- 所给文章 -
--------

皮尔森(逊)相关系数(Pearson Correlation C
介绍
皮尔森相关系数
皮尔森相关系数也称皮尔森积矩相关系数(Pearson product-moment correlation coefficient) ,是一种线性相关系数,是最常用的一种相关系数。记为r,用来反映变量X和变量Y的线性相关程度,r 值介于-1到1之间,绝对值越大表明相关性越强。[1]
适用连续变量。
相关系数 与相关程度一般划分为
- 0.8 - 1.0 极强相关
- 0.6 - 0.8 强相关
- 0.4 - 0.6 中等程度相关
- 0.2 - 0.4 弱相关
- 0.0 - 0.2 极弱相关或无相关
原假设:两者不存在相关性
P值小,即我们观察的样本(不存在相关性)发生的概率小,存在相关性的概率大,如果原假设成立即不存在相关性,那么我们这个样本就很极端很显著。
相关系数绝对值越大,越相关,P值越小越相关。
线性回归的R平方
线性回归后得到的r平方和使用皮尔森相关求得的r再平方数值上面是一样的。[2]
R平方:决定系数,反应因变量的全部变异能通过回归关系被自变量解释的比例。 值越接近1,吻合程度越高,越接近0,则吻合程度越低。 作为相关系数,一般机器默认的是 >0.99,这样才具有可行度和线性关系。[3]
使用
scipy.stats.pearsonr(x, y, *, alternative='two-sided')
Parameters
- x(N,) array_like Input array.[4]
- y(N,) array_like Input array.
- alternative {‘two-sided’, ‘greater’, ‘less’}, optional
Defines the alternative hypothesis. Default is ‘two-sided’. The following options are available:
- ‘two-sided’: the correlation(相关) is nonzero
- ‘less’: the correlation is negative (less than zero)
- ‘greater’: the correlation is positive (greater than zero)
Attributes
-
statistic
:float,Pearson product-moment correlation coefficient. -
pvalue
:float,The p-value associated with the chosen alternative.

--------

- 练习说明 -
将这篇关于皮尔森相关系数的文章从头到尾重新录入,不改动任何字符。 只依据这篇文章作答,不参考其他资料。

- 所给数据 -

--------

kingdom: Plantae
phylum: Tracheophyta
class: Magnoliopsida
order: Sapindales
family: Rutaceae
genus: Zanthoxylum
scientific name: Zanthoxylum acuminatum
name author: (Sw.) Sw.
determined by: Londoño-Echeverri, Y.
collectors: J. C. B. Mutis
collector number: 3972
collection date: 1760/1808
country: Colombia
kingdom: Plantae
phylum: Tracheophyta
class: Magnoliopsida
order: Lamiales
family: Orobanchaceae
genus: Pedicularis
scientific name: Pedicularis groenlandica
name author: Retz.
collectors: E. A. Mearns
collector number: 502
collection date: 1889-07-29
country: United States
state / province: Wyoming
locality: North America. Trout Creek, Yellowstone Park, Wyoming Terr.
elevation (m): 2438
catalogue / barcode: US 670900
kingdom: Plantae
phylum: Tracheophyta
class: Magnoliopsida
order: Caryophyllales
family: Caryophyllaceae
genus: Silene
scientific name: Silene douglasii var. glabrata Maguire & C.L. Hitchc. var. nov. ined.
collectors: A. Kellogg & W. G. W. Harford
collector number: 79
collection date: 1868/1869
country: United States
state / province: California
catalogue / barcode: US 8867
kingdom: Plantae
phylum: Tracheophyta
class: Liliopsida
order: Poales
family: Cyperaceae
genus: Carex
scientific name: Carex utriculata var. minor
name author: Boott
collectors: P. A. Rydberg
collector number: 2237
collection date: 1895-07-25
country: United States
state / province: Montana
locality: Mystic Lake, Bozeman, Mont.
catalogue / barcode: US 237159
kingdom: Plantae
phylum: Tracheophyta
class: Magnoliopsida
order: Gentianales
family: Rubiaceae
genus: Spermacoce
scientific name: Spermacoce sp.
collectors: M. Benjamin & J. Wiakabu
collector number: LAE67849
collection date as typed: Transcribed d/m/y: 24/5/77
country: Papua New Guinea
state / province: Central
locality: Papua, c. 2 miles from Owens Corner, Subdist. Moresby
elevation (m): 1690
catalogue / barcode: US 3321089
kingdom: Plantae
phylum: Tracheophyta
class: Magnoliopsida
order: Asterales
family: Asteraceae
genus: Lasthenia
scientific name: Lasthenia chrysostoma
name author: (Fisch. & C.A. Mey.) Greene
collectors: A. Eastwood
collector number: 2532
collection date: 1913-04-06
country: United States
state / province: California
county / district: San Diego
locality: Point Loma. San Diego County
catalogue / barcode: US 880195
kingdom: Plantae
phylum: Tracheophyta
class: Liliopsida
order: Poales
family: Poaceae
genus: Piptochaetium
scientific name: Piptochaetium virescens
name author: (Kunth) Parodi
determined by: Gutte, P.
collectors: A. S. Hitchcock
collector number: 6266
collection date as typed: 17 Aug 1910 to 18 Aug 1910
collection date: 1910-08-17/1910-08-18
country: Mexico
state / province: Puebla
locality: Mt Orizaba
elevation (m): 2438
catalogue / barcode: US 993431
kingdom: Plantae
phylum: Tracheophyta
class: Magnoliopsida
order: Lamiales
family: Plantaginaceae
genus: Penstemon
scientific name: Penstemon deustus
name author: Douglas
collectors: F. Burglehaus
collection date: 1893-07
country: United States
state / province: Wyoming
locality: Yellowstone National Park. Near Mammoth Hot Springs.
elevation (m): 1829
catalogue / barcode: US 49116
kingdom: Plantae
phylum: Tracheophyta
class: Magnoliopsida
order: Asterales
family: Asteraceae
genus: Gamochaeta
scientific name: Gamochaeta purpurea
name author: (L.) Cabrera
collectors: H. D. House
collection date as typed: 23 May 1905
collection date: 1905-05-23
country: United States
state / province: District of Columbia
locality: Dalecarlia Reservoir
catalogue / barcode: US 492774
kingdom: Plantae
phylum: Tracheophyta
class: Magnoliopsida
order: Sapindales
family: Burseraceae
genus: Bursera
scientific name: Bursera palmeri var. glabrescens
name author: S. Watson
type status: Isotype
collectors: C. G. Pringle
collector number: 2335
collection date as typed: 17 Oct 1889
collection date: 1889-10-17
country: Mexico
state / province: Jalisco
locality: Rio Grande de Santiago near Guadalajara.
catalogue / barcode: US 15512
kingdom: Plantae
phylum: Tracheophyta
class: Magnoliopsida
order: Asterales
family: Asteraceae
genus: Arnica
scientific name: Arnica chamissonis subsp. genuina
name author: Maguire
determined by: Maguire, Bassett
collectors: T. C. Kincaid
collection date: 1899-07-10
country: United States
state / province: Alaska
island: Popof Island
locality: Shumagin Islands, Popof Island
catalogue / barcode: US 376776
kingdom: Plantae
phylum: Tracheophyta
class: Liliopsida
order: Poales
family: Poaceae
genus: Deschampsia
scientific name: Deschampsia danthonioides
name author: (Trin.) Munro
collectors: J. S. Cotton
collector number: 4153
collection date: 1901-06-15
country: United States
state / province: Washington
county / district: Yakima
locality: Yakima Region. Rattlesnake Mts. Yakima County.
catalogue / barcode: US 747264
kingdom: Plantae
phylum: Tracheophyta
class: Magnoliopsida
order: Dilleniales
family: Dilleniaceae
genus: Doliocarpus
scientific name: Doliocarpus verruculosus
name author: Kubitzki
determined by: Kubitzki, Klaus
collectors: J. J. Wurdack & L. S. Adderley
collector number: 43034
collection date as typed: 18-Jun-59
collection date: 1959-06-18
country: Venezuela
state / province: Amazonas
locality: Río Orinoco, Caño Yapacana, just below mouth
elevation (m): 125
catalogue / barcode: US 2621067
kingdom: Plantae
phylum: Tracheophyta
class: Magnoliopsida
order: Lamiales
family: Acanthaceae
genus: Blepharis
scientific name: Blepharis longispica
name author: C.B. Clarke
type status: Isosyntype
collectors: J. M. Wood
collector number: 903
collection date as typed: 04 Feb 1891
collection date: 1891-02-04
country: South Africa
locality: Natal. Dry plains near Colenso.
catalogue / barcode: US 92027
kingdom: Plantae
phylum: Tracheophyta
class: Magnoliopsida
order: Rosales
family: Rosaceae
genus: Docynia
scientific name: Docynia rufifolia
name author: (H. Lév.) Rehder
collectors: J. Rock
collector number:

--------

- 参考答案 -
皮尔森(逊)相关系数(Pearson Correlation C
介绍
皮尔森相关系数
皮尔森相关系数也称皮尔森积矩相关系数(Pearson product-moment correlation coefficient) ,是一种线性相关系数,是最常用的一种相关系数。记为r,用来反映变量X和变量Y的线性相关程度,r 值介于-1到1之间,绝对值越大表明相关性越强。[1]
适用连续变量。
相关系数 与相关程度一般划分为
- 0.8 - 1.0 极强相关
- 0.6 - 0.8 强相关
- 0.4 - 0.6 中等程度相关
- 0.2 - 0.4 弱相关
- 0.0 - 0.2 极弱相关或无相关
原假设:两者不存在相关性
P值小,即我们观察的样本(不存在相关性)发生的概率小,存在相关性的概率大,如果原假设成立即不存在相关性,那么我们这个样本就很极端很显著。
相关系数绝对值越大,越相关,P值越小越相关。
线性回归的R平方
线性回归后得到的r平方和使用皮尔森相关求得的r再平方数值上面是一样的。[2]
R平方:决定系数,反应因变量的全部变异能通过回归关系被自变量解释的比例。 值越接近1,吻合程度越高,越接近0,则吻合程度越低。 作为相关系数,一般机器默认的是 >0.99,这样才具有可行度和线性关系。[3]
使用
scipy.stats.pearsonr(x, y, *, alternative='two-sided')
Parameters
- x(N,) array_like Input array.[4]
- y(N,) array_like Input array.
- alternative {‘two-sided’, ‘greater’, ‘less’}, optional
Defines the alternative hypothesis. Default is ‘two-sided’. The following options are available:
- ‘two-sided’: the correlation(相关) is nonzero
- ‘less’: the correlation is negative (less than zero)
- ‘greater’: the correlation is positive (greater than zero)
Attributes
-
statistic
:float,Pearson product-moment correlation coefficient. -
pvalue
:float,The p-value associated with the chosen alternative.